A nossa luta e resistência indígena está viva em cada nova vida indígena que nasce e em cada planta que brota, então mantemos nossa resistência e luta viva pela sobrevivência. Mesmo com tantos atos querendo por um fim nas nossas histórias e nas nossas vidas.
O Brasil tem uma dívida com os indígenas?
Com certeza essa poderia ser apenas uma pergunta retórica, mas sim, o Brasil tem uma grande dívida histórica com os indígenas que não pode se pagar com dinheiro ou bens materiais. Mas um bom começo seria respeitando os nossos direitos, demarcando nossas terras e deixando a gente viver e não mais lutar pela sobrevivência.
E o movimento LGBT, construído com bases norte-americanas e europeias, tem dado conta das questões dos indígenas LGBT? Como mudar este cenário?

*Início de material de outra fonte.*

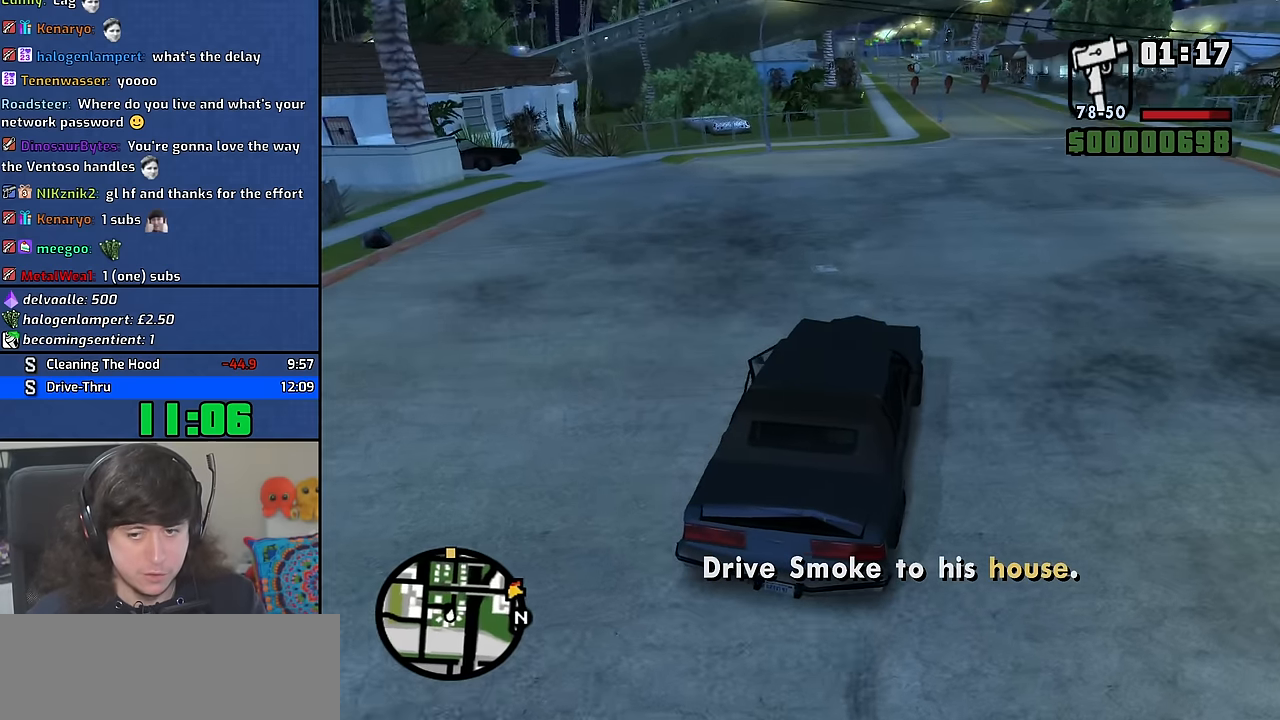
{"keys": ["6", "w"], "mouse": [], "events": [[250, "d", "down"], [317, "d", "up"]]}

Não tem dando conta até porque não somos incluídos nas pautas e debates. Quando se tem, nós indígenas LGBT somos apagados desse movimento friamente, eu sinceramente não me sinto nem um pouco contemplado com muitas coisas do movimento, até porque não chega até a gente nas aldeias e nas margens aonde fomos colocados. Parece que as pessoas que estão a frente não sabem do primeiro caso documentado de homofobia, que foi feito contra um indígena do povo tupinambá nas praias maranhenses. Ele foi colocado em um canhão e explodido, o seu nome é Tibira, esse é um fato que o movimento não reconhece. Acredito que isso pode ser mudado se começarem a ouvir os indígenas que são LGBT para começarem a entender como podemos ajudar e quais são nossas pautas e reivindicações.
Ainda se tem uma grande visão folclorizada dos povos indígenas sobre as nossas tradições e línguas, vem muito dessa visão enraizada do indígena de 1500 que estava pelado e era selvagem.
Agora me conta seu maior sonho!
O meu sonho é um dia poder viver em um ambiente que posso me respeitar como eu sou enquanto indígena, que eu consiga viver e ser livre, que eu possa amar quem eu quiser sem ter medo e mostrar como o amor é lindo com as suas várias formas de amar.